As teachers, many of the tools at our disposal are in those odd places of our view, where like an old blender, we forget that they exist. Whether we are composing a document on Word, or an assignment in a learning management system, it becomes in our best interest to ignore the multitude of icons in our periphery. These, meant to provide a service, start to feel like noise when we are focused on the words on the page. But as I thought of new ways to engage students in their revision process, I was reminded of the media uploader tool.

We all know the value of reading one’s work out loud; however, in the past, all I could think to do was strongly encourage students to read their work out-loud while editing (in retrospect, it might have been interesting to have them simultaneously read their essays out-loud, but pursuing that cacophony did not occur to me at the time). So all I could do was try to drive home the value of reading their work out-loud and hope they would take it to-heart, but that was only because I had learned to ignore all of the tools that felt like more work to operate. During the quarantine, though, I became much more acquainted with the media uploader function on Canvas, so it occurred to me that I could create an assignment where the student could read their work aloud in our class’s online forum.

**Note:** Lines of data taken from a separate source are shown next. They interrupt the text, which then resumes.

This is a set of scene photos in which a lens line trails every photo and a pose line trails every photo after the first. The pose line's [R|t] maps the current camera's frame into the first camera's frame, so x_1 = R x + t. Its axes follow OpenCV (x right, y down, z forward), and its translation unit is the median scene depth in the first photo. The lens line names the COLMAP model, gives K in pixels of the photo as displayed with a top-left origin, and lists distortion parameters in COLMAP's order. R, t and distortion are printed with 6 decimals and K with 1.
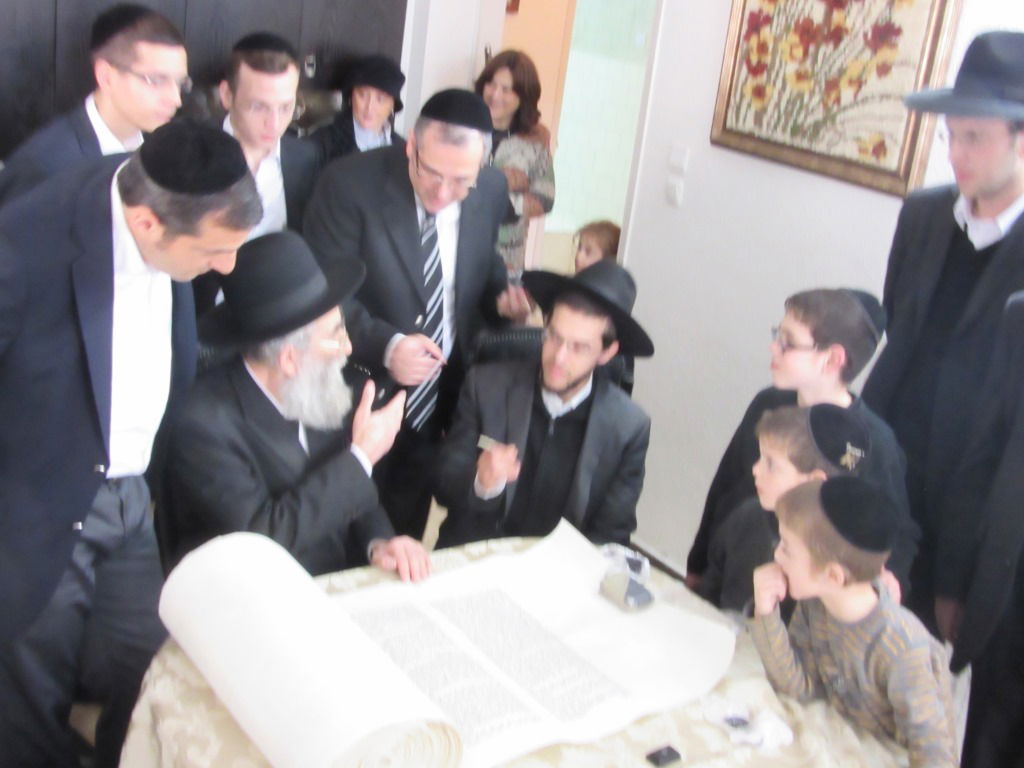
lens RADIAL K [[1188.6, 0, 512.0], [0, 1188.6, 384.0], [0, 0, 1]] dist [-0.077747, 0.008493]
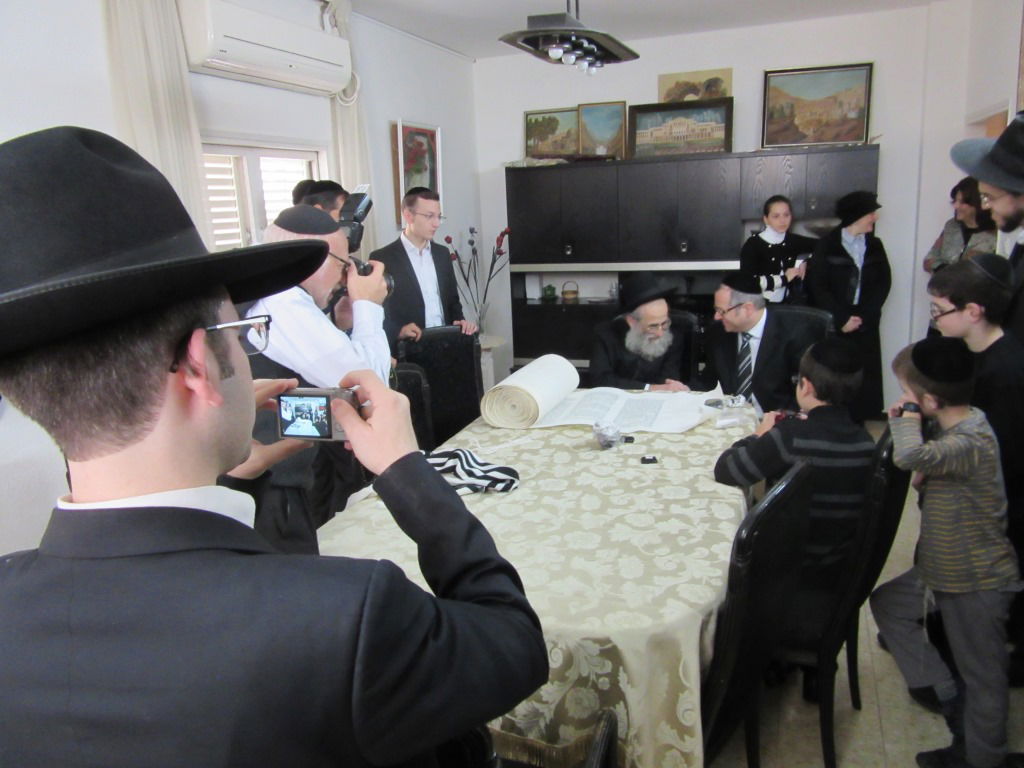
lens RADIAL K [[764.9, 0, 515.4], [0, 764.9, 383.6], [0, 0, 1]] dist [-0.028398, 0.010930]
pose [[0.556493, 0.031961, -0.830237, 0.675641], [-0.152870, 0.986139, -0.064503, 0.187019], [0.816668, 0.162814, 0.553665, 0.003521]]
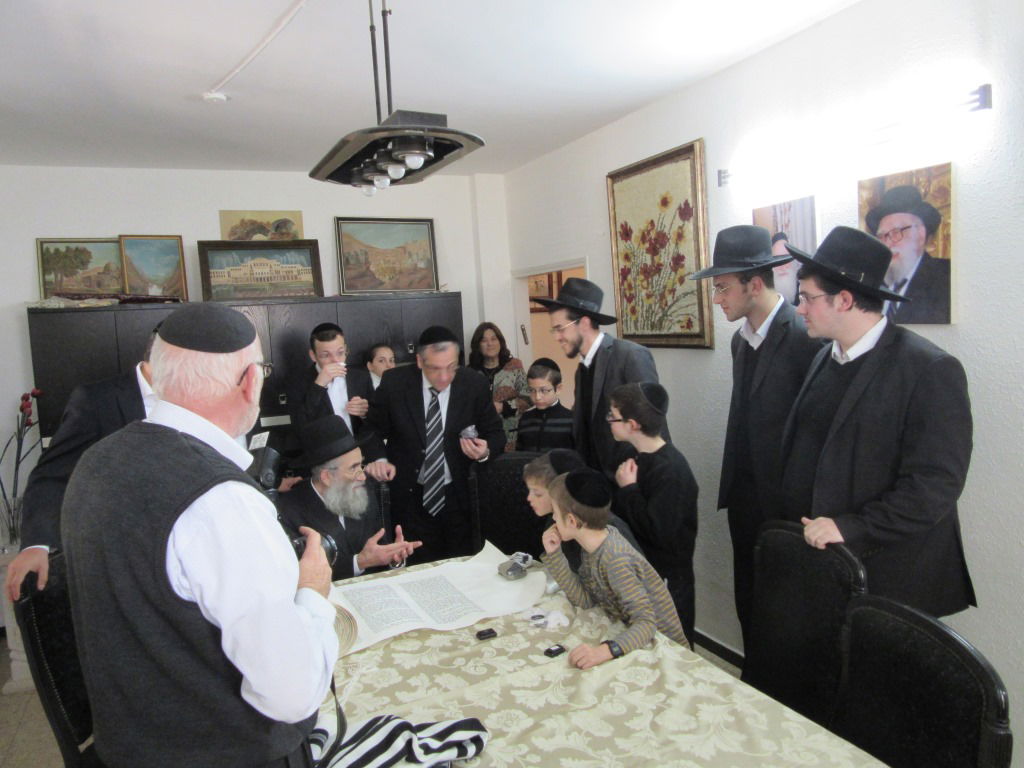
lens RADIAL K [[764.9, 0, 515.4], [0, 764.9, 383.6], [0, 0, 1]] dist [-0.028398, 0.010930]
pose [[0.964686, -0.170120, -0.201099, 0.261064], [0.112931, 0.956857, -0.267714, 0.147988], [0.237967, 0.235550, 0.942278, -0.095023]]
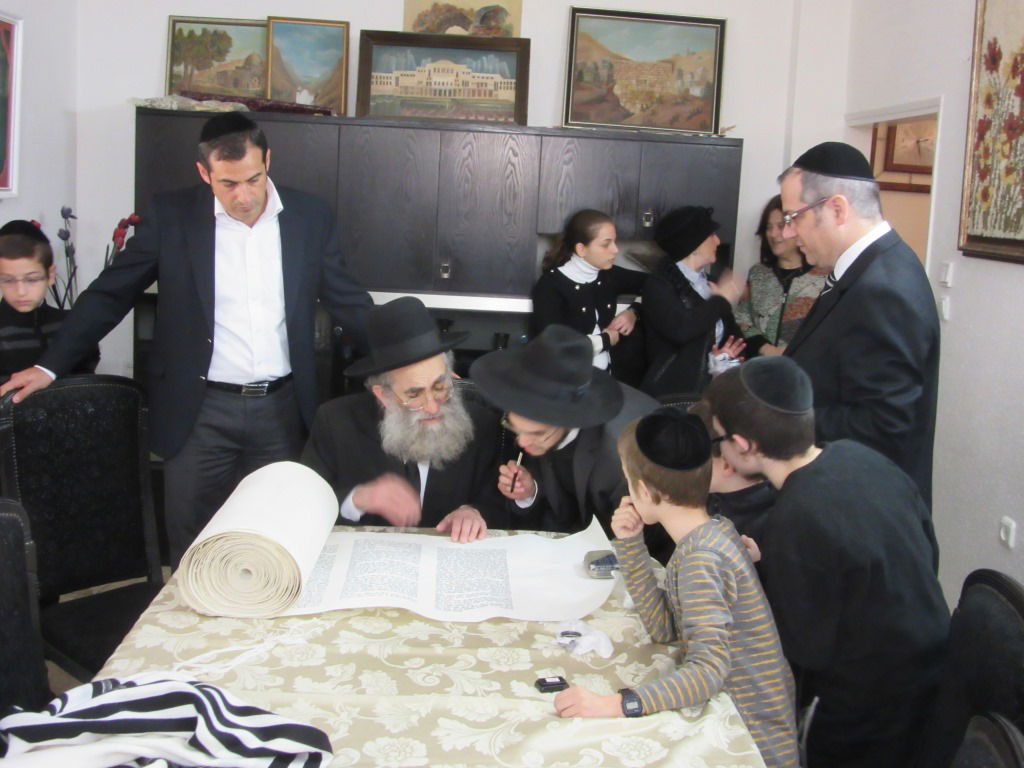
lens RADIAL K [[1188.6, 0, 512.0], [0, 1188.6, 384.0], [0, 0, 1]] dist [-0.077747, 0.008493]
pose [[0.829506, -0.000601, -0.558498, 0.452089], [-0.126956, 0.973617, -0.189608, 0.160389], [0.543877, 0.228186, 0.807545, 0.001947]]
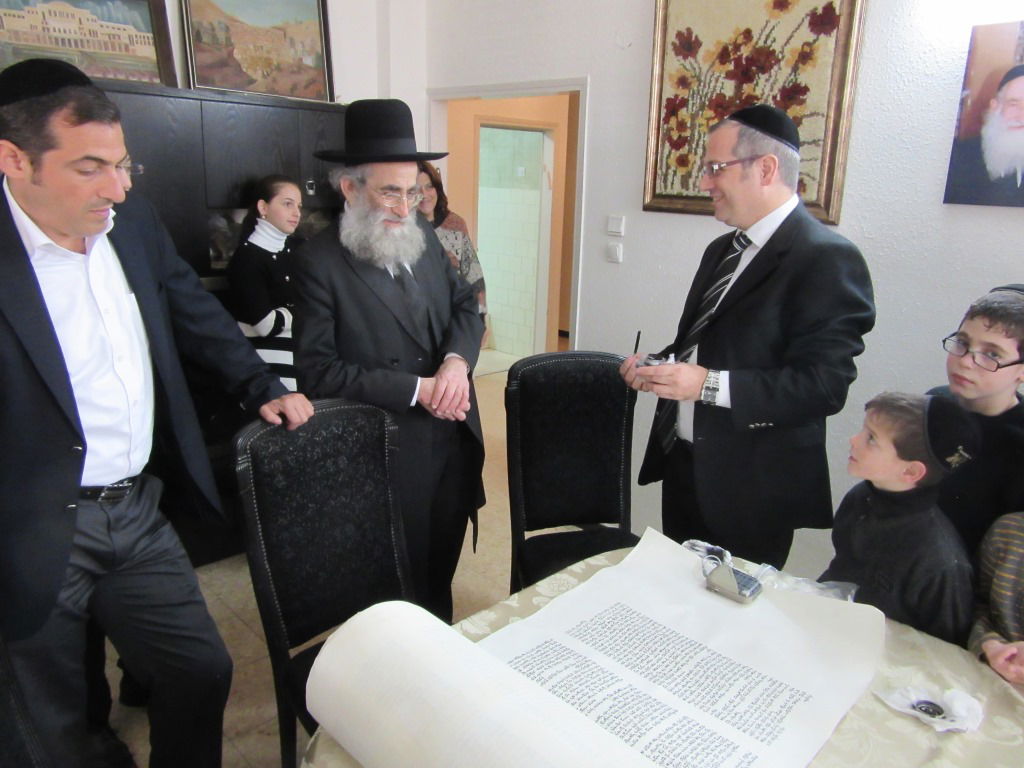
lens RADIAL K [[764.9, 0, 515.4], [0, 764.9, 383.6], [0, 0, 1]] dist [-0.028398, 0.010930]
pose [[0.981713, -0.136758, 0.132426, -0.112274], [0.143912, 0.988520, -0.046010, 0.000722], [-0.124614, 0.064227, 0.990124, 0.236509]]
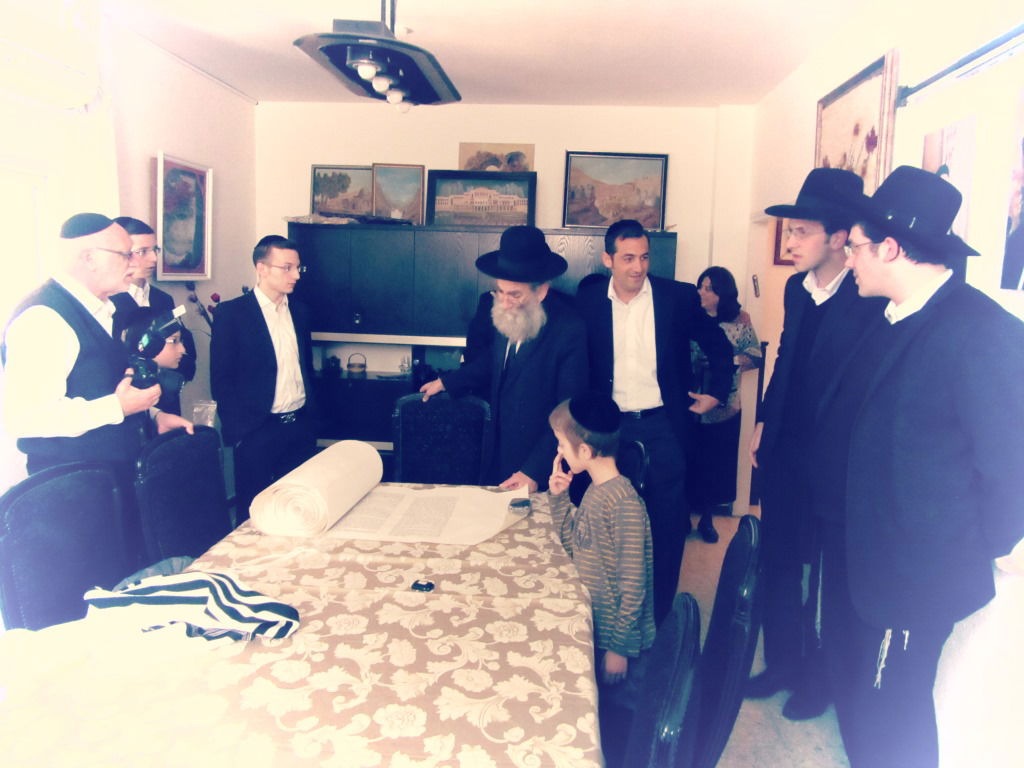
lens RADIAL K [[764.9, 0, 515.4], [0, 764.9, 383.6], [0, 0, 1]] dist [-0.028398, 0.010930]
pose [[0.770856, -0.021107, -0.636659, 0.542891], [-0.138070, 0.970156, -0.199336, 0.155273], [0.621866, 0.241562, 0.744937, 0.077875]]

I created an assignment that asked the student to submit a video or audio recording by reading their existing draft of the final draft. In the instructions, I encouraged them to fix typos on the fly, and I also added a step where after the reading, they would discuss any changes they wanted to make. I had 23 students total, and I announced in class that I would not be taking off points for ignoring the assignment, since it was announced suddenly and close to the end of the term. Out of the twenty students who turned in a final draft, sixteen students completed the media assignment.

There are many things to address with this assignment moving forward. For one, the students experienced various degrees of technological difficulties. Only one student opted to use the video option, which she uploaded to Youtube and linked using the media embedding tool. This may be because there are issues with the video capture function or the uploader. Another student expressed that after having her computer open for an hour, she was unable to upload her recording (although I did not ask her whether it was a video or not). Opening another student’s assignment gives me a “loading” icon display. As with the previous student, I also don’t know if this student was trying to upload video.

But for those successful uploaders, something unexpected happened. Not to the students, but to me. They provided a dimension to the way that I see their work.

I forget the amount of resolve it takes to put words to paper. “Of course it’s hard for me,” I think, “but that’s because I have to compete against people of my level.” But then, so do they. So does everybody. So what I heard when I hit play on their recordings, even they did their usual mumbly voice, or they were outspoken and clear, was the sense of pride they had in their work. Whether or not they felt that it was their best work, I felt them standing by it, knowing that they were being represented by the words that they were speaking out loud.

It is, of course, hard to quantify to what degree this assignment helped my students. They were an unusual bunch, having opted to take summer school remotely (many of them were taking multiple classes), so the quality of their work and willingness to participate may have had a higher floor. However, in the way that it helped me to reframe my mindset when assessing their work, it was a powerful reminder of the amount of self that they put into their work and the amount of self they feel in their work, whatever level they are at.